AMENDMENT NO. 2 TO THE AGREEMENT AND PLAN OF MERGER
This Amendment No. 2 (this Amendment No. 2), dated as of March 17, 2005, is made by and among Advanced Medical Optics, Inc., a Delaware corporation (Parent), Vault Merger Corporation, a Delaware corporation and a wholly owned subsidiary of Parent (Merger Sub), and VISX, Incorporated, a Delaware corporation (the Company), to amend the Agreement and Plan of Merger, dated as of November 9, 2004 and amended on December 3, 2004, by and among Parent, Merger Sub and the Company (the Merger Agreement). Capitalized terms used but not defined herein shall have the meanings ascribed to such terms in the Merger Agreement.
WHEREAS, Parent, Merger Sub and the Company are parties to the Merger Agreement;
NOW, THEREFORE, in consideration of the foregoing premises and other good and valuable consideration, the receipt and sufficiency of which are hereby acknowledged, the parties hereto, intending to be legally bound hereby, agree as follows:
1. Amendment of Section 1.6(a). Section 1.6(a) of the Merger Agreement is hereby amended to read in its entirety as follows:
The directors of the Company immediately prior to the Effective Time shall be the initial directors of the Surviving Corporation and shall hold office from the Effective Time until their respective successors are duly elected or appointed and qualified in the manner provided in the Certificate of Incorporation or Bylaws of the Surviving Corporation or as otherwise provided by Law. Parent shall not cause the removal of such directors from the Surviving Corporation until it has filed any registration statements on Form S-8 as contemplated by Section 6.10(f).
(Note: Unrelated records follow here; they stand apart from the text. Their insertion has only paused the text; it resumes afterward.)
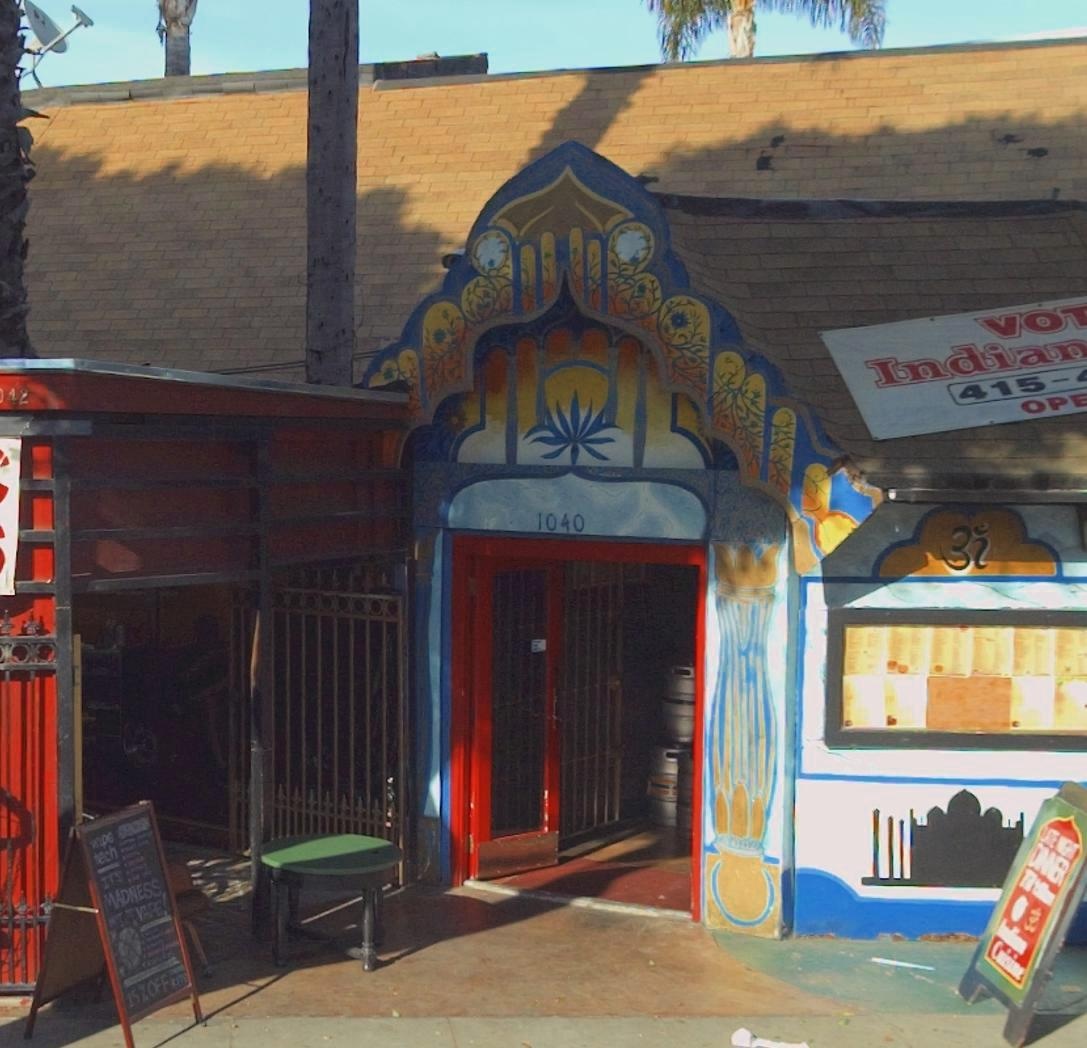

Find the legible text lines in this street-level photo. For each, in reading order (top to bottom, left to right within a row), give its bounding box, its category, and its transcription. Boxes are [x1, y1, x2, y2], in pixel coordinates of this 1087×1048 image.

[967, 305, 1071, 343] BusinessName: VO
[862, 341, 1059, 390] BusinessName: India
[954, 374, 1047, 405] None: 415
[1015, 394, 1072, 416] None: OP
[536, 510, 586, 535] StreetNumber: 1040
[90, 841, 121, 869] None: tech
[97, 866, 128, 894] None: ITS
[101, 874, 166, 916] None: MADNESS
[1023, 838, 1074, 891] None: DINNER
[985, 937, 1031, 987] None: Cuisine
[124, 970, 171, 1011] None: 15%OFF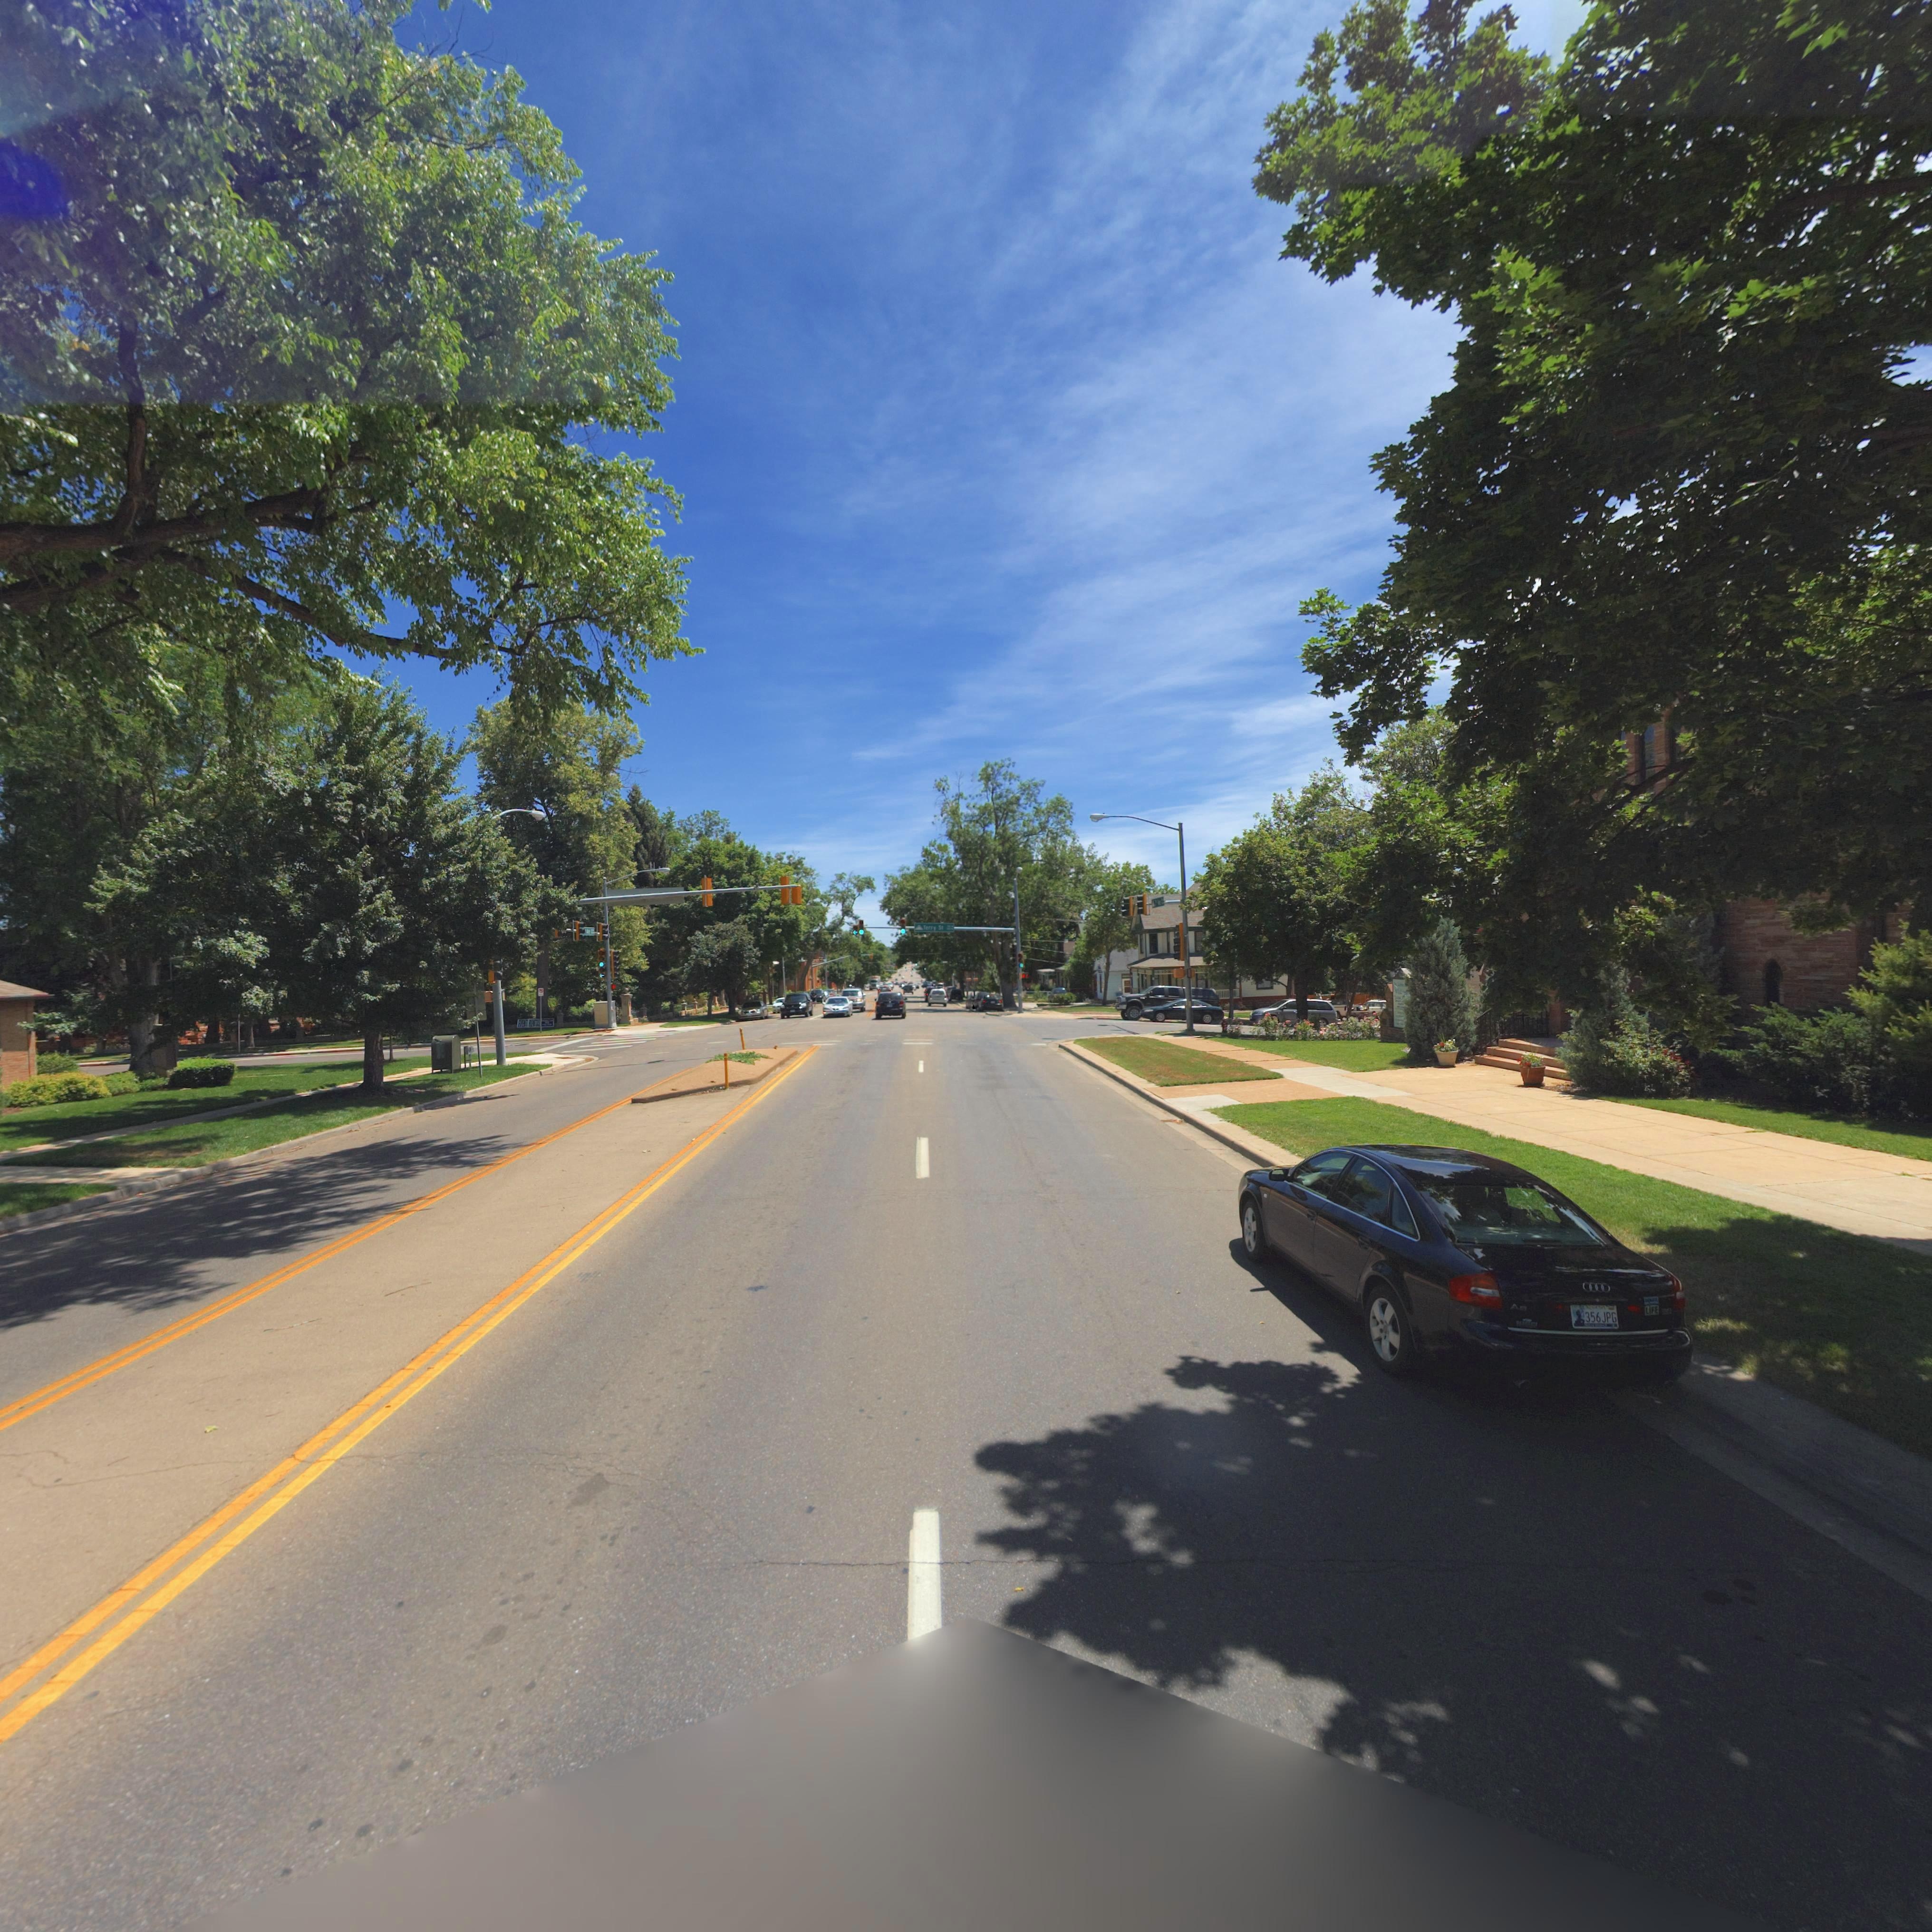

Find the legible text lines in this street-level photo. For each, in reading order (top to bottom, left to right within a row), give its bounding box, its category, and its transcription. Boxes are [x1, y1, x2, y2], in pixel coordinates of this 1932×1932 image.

[1154, 899, 1161, 906] StreetName: 7** A**
[586, 929, 590, 934] StreetName: A**
[923, 925, 943, 931] StreetName: Terry St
2. Amendment of Section 6.10(f). Section 6.10(f) of the Merger Agreement is hereby amended to read in its entirety as follows:
As soon as practicable following the Effective Time, but in any event within five (5) business days thereafter (to the extent Parent has received the most recent copies of the relevant Company Stock Plans), Parent shall prepare and file with the SEC a registration statement on Form S-8 (or on such other registration statement form as may be required under applicable law) to register the sale of shares of Parent Common Stock issuable pursuant to the outstanding Assumed Options and Assumed Phantom Unit Accounts and Parent shall cause such registration statement(s) to become and remain effective until the later of (i) the date on which all such Assumed Options and Assumed Phantom Unit Accounts are no longer outstanding and (ii) the date on which all such shares of Parent Common Stock issued pursuant to the outstanding Assumed Options and Assumed Phantom Unit Accounts are freely tradable or tradable pursuant to Rule 144 of the Securities Act without being subject to the volume restrictions thereof. In addition, Parent shall take such further actions as may be reasonably necessary to include under such S-8 registration statement (or such other registration statement if required) all shares of Parent Common Stock issuable or issued pursuant to the outstanding Assumed Options and Assumed Phantom Unit Accounts of those persons who are directors of the Company immediately prior to the Closing Date.
3. Effectiveness. Except as expressly provided herein, the Merger Agreement shall be and remain in full force and effect.
4. Governing Law. This Amendment shall be governed by, and construed in accordance with, the laws of the State of Delaware, without regard to the conflict of law provisions thereof.
5. Counterparts. This Amendment may be executed in two or more counterparts, and by the parties hereto in separate counterparts, each of which when executed shall be deemed to be an original, but all of which taken together constitute one and the same agreement.
[Signature Page Follows]
IN WITNESS WHEREOF, Parent, Merger Sub and the Company have caused this Amendment No. 2 to be executed on the date first written above by their respective officers thereunto duly authorized.